You have to hand it to the folks on Right Wing Avenue and their obsession with destroying public education and treating kids like just every other product for the free market to sort out, like shoes, mp3 players, and potato chips.
The market fundamentalists are relentless in their crusade to privatize public schools and don’t mind ignoring facts and social science if they have to. They are even willing to temporarily put aside their normal demonization of the poor.
WPTF News Director Rick Martinez does all that and more in his latest column for the News & Observer, arguing that North Carolina public schools are incapable of educating the vast majority of minority children in the state and the only solution is to send them to private schools.
As part of the tangled and distorted web he weaves to support that outrageous statement, he claims that public schools are set up to benefit teachers and that “kids are just the vehicles for their enrichment.”
That’s an assertion that manages to impugn the integrity of both public school officials and classroom teachers, who will no doubt be surprised to learn that they are becoming rich in their efforts to help children learn.
Martinez then moves on to condemn Wake County Schools for its latest school reassignment plan that he says will “bus thousands of kids away from their neighborhood schools, based partly on an unproven theory that putting a low-income kid next to a rich kid makes the poor kid smarter.”
Wake County Schools have been praised nationwide for maintaining both economically diverse schools and high student achievement. The system’s graduation rate is the second highest among the 50 largest school systems in the country.
The latest reassignment plan affects roughly 6,800 of the system’s 134,000 students. Even the most strident opponents of the proposal admit that half of the reassignments are related to growth and the need for new schools and are not related to diversity goals.
That means 2.5 percent of Wake County students face reassignment because of the system’s policy to try to keep schools economically diverse. It doesn’t make poor kids smarter, but research shows it makes it more likely that they will do well than if they were in a school with a high percentage of poor kids.
Richard Kahlenburg at the Century Foundation is one of many scholars who argue that economic diversity in schools is vital to help poor students succeed and cites plenty of studies to back it up.
A 2002 Wisconsin study found that poor students improved on math and reading tests for every increase in the percentage of middle class kids in their class. The same study found that test scores of poor kids in economically diverse middle schools were dramatically higher than those of poor students in poor schools.
The kids don’t get smarter, they have a better learning environment, they are pushed more by their peers, teachers and principals are better qualified, and more parents are involved with the school.

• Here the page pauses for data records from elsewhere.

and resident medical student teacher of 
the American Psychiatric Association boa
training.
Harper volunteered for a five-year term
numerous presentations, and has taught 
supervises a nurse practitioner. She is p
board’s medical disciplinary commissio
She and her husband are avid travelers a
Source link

After raising Wake County’s reassignment plan as an issue, Martinez admits that growth plays a role too and moves on to slam Charlotte-Mecklenburg schools for its failure to convince good teachers to transfer to poor schools. Charlotte does not use economic diversity as a criterion for reassignment, which Martinez doesn’t mention.
Instead he warns against “leaving our children’s future in the hands of pandering politicians and self-serving educators” and then criticizes the NAACP for a march this coming weekend. The group and its allies are gathering to build support for a 14-point People’s Agenda that focuses on anti-racism and anti-poverty initiatives like affordable housing, health care, and higher wages for low-income workers.
Martinez says the agenda is “14 points too long” and that the march will accomplish nothing, that the “time for marches and agendas is over” and the NAACP should instead be raising money for scholarships to private schools.
Nice of him to declare that race and poverty are no longer problems, but millions of North Carolinians know that’s absurd. They also understand that there is an undeniable correlation between poverty and how well kids do in school. Helping poor families helps poor students succeed.
So does keeping schools economically balanced. Wake County proves that and so does the research. Let’s hope the marches and the agendas roll on, and not only to demand more support for poor families, but also to reaffirm our community’s commitment to a strong, diverse, and successful public school system. That’s the best way to answer what is the real threat to our children’s future, the market zealots and their ideological crusade.